I am new to the use of Inventor after having used several drawing and simulation packages. The company I have started to work for is using FEMAP for drawings and simulation of parts of ships. Inventor 2010 is also available. I am trying to work out if it is faster to draw in Inventor and simulate in either Inventor or FEMAP.
I am not looking for the midplane option, as this would imply having to first draw solids - in the simulation only (2D) shells are simulated. I do think the use of sheet metal in Invenotr is intended for other types of structures as well - please correct me if I'm wrong. In this case it involves plates of the deck, hull and perpendicular stiffeners - all modelled as 2D plates/shells. These plates are typically placed parallel or perpendicular.
The Inventor examples I have found so far involve solids. Can anyone point me in the right direction for drawing in shells directly?
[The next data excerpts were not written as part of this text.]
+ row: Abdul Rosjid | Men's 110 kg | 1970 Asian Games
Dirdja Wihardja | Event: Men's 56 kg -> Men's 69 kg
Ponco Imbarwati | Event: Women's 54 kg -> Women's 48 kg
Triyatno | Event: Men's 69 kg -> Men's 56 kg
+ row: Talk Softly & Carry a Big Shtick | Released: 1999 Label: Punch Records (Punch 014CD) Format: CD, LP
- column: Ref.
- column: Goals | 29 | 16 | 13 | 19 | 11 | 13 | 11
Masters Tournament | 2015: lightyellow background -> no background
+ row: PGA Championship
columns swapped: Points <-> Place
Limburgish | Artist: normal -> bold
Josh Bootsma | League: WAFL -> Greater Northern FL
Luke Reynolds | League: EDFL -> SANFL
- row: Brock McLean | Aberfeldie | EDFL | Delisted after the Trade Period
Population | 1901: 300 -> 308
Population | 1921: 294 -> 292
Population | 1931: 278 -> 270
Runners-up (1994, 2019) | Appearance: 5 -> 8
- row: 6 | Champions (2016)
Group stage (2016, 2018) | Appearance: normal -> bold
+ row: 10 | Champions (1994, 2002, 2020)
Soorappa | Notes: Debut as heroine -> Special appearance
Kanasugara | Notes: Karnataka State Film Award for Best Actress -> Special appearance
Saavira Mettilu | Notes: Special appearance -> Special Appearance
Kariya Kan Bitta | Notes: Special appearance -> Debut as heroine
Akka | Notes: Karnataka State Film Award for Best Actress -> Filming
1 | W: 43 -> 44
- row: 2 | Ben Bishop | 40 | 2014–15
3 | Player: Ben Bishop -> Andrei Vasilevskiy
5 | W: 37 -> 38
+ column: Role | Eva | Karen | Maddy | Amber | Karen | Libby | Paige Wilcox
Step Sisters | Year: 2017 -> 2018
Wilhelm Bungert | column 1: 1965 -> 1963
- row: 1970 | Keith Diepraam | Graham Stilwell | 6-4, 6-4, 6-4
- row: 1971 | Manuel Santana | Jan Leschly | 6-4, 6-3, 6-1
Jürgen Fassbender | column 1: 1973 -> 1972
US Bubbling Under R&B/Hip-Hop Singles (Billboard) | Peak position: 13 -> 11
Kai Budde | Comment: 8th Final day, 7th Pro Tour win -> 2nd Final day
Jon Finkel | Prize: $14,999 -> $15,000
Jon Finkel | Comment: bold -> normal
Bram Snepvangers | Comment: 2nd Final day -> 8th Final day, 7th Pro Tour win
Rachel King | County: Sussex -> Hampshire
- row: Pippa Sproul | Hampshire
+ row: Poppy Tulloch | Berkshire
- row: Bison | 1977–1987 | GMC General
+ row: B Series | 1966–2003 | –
I tried to draw a rectangle and extrude this with zero thickness. Extruding as a solid does not enable specifying a zero thickness (only values other than 0 are allowed). Extruding the rectangle as a surface extrudes each of the lines of the rectangle in the direction perpendicular to the drawing plane. This creates a hollow tube, with shells as walls. Extruding a line would give a plane, but I cannot select a line.
IV will make surfaces as 0-thickness bodies. You should be able to select a single line or a set of lines to make your surface. Make sure that you select the surface option in the extrude command before you select your sketch geometry if you don't have a closed loop sketch.
As I remember, the FEA solver in IV2010 only works with 3d solids. It can't mesh surfaces. I believe that IV 2013 introduced a midplane option for thin walled components. The FEA included with IV is limited to linear homogeneous materials: No wood, composites, or plastic deformation.
You will need the Autodesk Simulation line of products if you want to mesh surfaces for FEA.